Here's the code snippet I tried to show you last time:

func getSongInfo(songDictionary: [String: String]) -> (title: String, artist: String, album: String) {
    // You can figure out what goes on in here.
}

The parameter (insideTheParentheses) is the dictionary. The return value, after the ->, is the tuple.

Okay, this is a function that will extract the three values in a given dictionary, and they want it in a named tuple. What this means is along with specifying the return type for each value (String for each), they want a name that references each value within the tuple. This allows you to later extract a value from that tuple with a recognizable name, rather than just an index.

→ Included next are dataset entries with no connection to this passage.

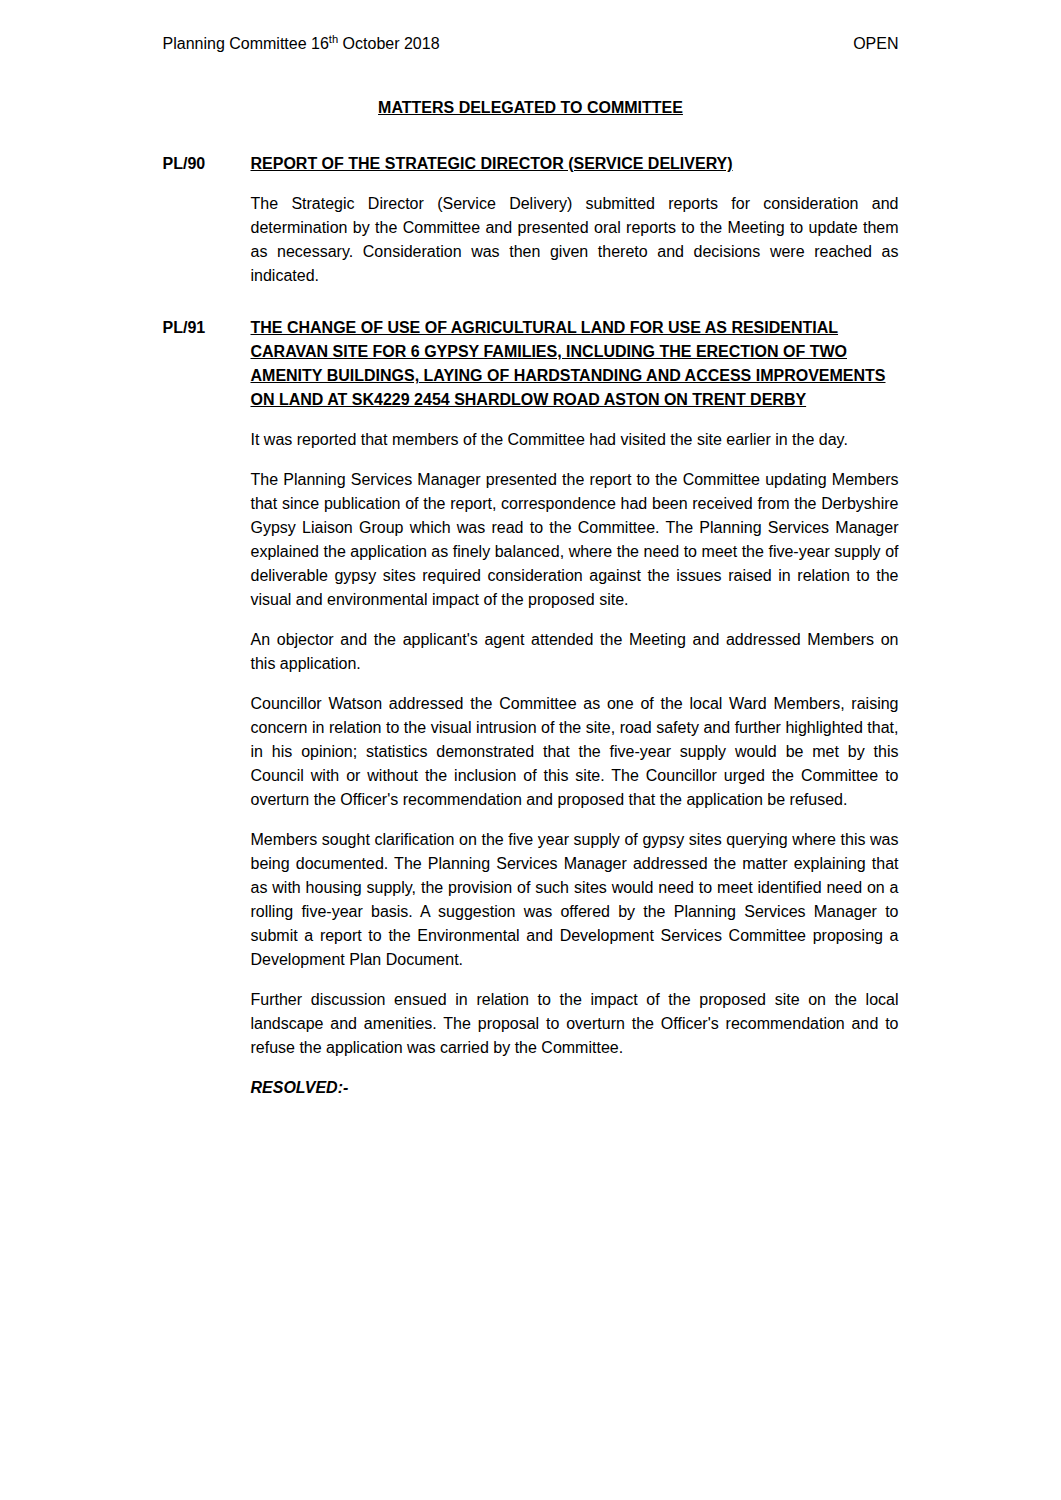Planning Committee 16th October 2018 OPEN
MATTERS DELEGATED TO COMMITTEE
PL/90
Report of the Strategic Director (Service Delivery)
The Strategic Director (Service Delivery) submitted reports for consideration and determination by the Committee and presented oral reports to the Meeting to update them as necessary. Consideration was then given thereto and decisions were reached as indicated.
PL/91
The change of use of agricultural land for use as residential caravan site for 6 gypsy families, including the erection of two amenity buildings, laying of hardstanding and access improvements on land at SK4229 2454 Shardlow Road Aston on Trent Derby
It was reported that members of the Committee had visited the site earlier in the day.
The Planning Services Manager presented the report to the Committee updating Members that since publication of the report, correspondence had been received from the Derbyshire Gypsy Liaison Group which was read to the Committee. The Planning Services Manager explained the application as finely balanced, where the need to meet the five-year supply of deliverable gypsy sites required consideration against the issues raised in relation to the visual and environmental impact of the proposed site.
An objector and the applicant's agent attended the Meeting and addressed Members on this application.
Councillor Watson addressed the Committee as one of the local Ward Members, raising concern in relation to the visual intrusion of the site, road safety and further highlighted that, in his opinion; statistics demonstrated that the five-year supply would be met by this Council with or without the inclusion of this site. The Councillor urged the Committee to overturn the Officer's recommendation and proposed that the application be refused.
Members sought clarification on the five year supply of gypsy sites querying where this was being documented. The Planning Services Manager addressed the matter explaining that as with housing supply, the provision of such sites would need to meet identified need on a rolling five-year basis. A suggestion was offered by the Planning Services Manager to submit a report to the Environmental and Development Services Committee proposing a Development Plan Document.
Further discussion ensued in relation to the impact of the proposed site on the local landscape and amenities. The proposal to overturn the Officer's recommendation and to refuse the application was carried by the Committee.
RESOLVED:-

'''swift func getSongInfo(songDictionary: [String: String]) -> (title: String, artist: String, album: String) { // You can figure out what goes on in here. } '''

After the function declaration, you could save the return value to a variable, then access, for example, the title value like this: songTuple.title PS - have you tried saving each value in the dictionary to a variable before returning the tuple? It makes your code a lot more readable.

Yes I did.

This syntax is new to me: (songDictionary: [String: String])

songDictionary is my variable or better to say named tuple, but why do I have to put type in brackets. Is this only dictionary thing when passing an arguments or...?

I think I get the concept, though I still must memorize the syntax. Thanks for all the help. I think I better understand return values also, I thought that only one word can be after return arrow.